The inquest also heard from Caroline Hobson, Carl’s partner at the time of his death.

She said Carl was conflicted; desperate to have a normal family life with her and their children from previous relationships, but also struggling to move on from the breakdown of his two earlier marriages.

“He would say ‘I’m spinning plates’, Caroline said.

“He was terrified that if he dropped one of those plates it would be the finish of him.”

Caroline described a loving, conscientious man who took great pride in his work but suffered badly with depression. She said it was a 'matter of time' before he took his own life, but did not believe he woke up planning to do so on the day he died.

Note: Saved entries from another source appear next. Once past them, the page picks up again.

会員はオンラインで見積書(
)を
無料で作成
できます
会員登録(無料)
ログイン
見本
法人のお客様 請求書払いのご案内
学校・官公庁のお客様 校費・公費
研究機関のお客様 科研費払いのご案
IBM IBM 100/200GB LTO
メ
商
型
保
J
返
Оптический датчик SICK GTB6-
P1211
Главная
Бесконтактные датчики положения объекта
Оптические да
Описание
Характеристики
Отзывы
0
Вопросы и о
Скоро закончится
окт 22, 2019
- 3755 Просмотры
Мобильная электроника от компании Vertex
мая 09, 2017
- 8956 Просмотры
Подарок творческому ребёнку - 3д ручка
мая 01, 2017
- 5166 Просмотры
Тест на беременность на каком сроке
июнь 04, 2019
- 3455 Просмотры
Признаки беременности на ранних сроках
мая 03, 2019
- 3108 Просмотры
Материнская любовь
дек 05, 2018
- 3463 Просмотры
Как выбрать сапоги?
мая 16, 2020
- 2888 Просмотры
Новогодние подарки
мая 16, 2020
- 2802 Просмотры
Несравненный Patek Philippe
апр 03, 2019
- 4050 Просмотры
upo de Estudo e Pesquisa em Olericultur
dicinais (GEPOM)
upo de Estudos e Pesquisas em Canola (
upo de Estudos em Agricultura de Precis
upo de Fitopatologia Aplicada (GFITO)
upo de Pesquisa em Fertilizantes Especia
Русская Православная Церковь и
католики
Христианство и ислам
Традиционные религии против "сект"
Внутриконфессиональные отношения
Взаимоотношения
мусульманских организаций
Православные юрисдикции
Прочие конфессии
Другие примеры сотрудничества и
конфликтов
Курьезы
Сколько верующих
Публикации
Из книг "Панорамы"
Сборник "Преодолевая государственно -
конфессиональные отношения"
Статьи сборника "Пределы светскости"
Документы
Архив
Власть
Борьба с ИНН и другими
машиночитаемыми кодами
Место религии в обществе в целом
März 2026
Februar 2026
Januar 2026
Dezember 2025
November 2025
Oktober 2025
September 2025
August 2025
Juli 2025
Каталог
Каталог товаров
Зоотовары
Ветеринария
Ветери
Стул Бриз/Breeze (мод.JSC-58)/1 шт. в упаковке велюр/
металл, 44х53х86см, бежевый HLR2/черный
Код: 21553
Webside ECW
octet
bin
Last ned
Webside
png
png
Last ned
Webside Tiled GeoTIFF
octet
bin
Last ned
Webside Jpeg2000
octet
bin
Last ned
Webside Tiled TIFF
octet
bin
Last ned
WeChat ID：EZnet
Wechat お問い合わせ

She added: "He would say he was behind a glass window. He could see what he wanted but he couldn't quite get it."

After the inquest, Caroline also released a statement. She said: "It is a tragic fact that suicide is particularly prevalent in men of Carl's age, and that the stigma of depression prevents many from seeking help.

"I would particularly urge any emergency service workers to not be afraid to speak out if they are suffering.

"Utilise the support out there, especially from charities such as Mind.

"Carl was very loved, and was supported by those who loved him and his colleagues, but if we can learn anything from losing Carl, it should be that no matter how successful or strong a person appears, nobody is immune.

"If you know someone who is struggling, reach out, understand, and have an open dialogue with them. Urge them to seek help.

"Too often depression is seen as a weakness, but it is an illness that can kill and it is vital this is recognised and we remove any stigma for good."

The inquest heard from Dr Paul McCrea, who at the time of Mr Tyrrell's death was consultant psychiatrist at Sheffield Health and Social Care Trust - and therefore directly responsible for his care.

Dr McCrea said his team found Mr Tyrrell to have a number of 'major issues', including 'considerable guilt' over the breakdown of his two previous marriages and lack of contact with one of his children.

He had negative views about his abilities, and was anxious about his job after having to reapply for it several times as a result of cuts, the inquest heard.

He also disliked taking medication for his health issues.

Dr McCrae said: "He felt is should be something he should sort out himself. He came over as a very nice man but who was very troubled."

When asked about intent by the coroner, Dr McCrea cited Mr Tyrrell's improved mood, his previous failed attempt using a similar method and repeated comments about not wanting to hurt his family.

He said: "I just don't feel that I can be confident that he really wanted to end his life."

The inquest also heard from sergeant Andrew Whittaker, Mr Tyrrell's manager at South Yorkshire Police.

Sgt Whittaker described the amount of support both he and his colleagues had given during the months they had worked with Mr Tyrrell.

There were regular meetings and phonecalls during which Mr Tyrrell discussed his concerns with home life and work, and he was given the support of the occupational health team after self referring.

Sgt Whittaker said Mr Tyrrell had been hit hard by the death of his first police dog Atos, with whom he had won his awards, and had been badly affected when his second dog Cairo was taken away after two biting incidents - although he was allowed to keep another dog, Duke.

He was signed off sick at the time of his death, but Sgt Whittaker said he had no doubts about his colleague's fitness to work, and in fact believed not working would have caused even more stress as Mr Tyrrell took so much pride in his job.

"I didn't have any overt concerns about his professionalism in completing his tour of duty and his role," he said.

"There was no obvious concern that he was not in a fit state to work within the policing environment."

The coroner found no fault with the care and support Carl received from the health service and his colleagues.

He added: “South Yorkshire Police and this city should be very proud of him’.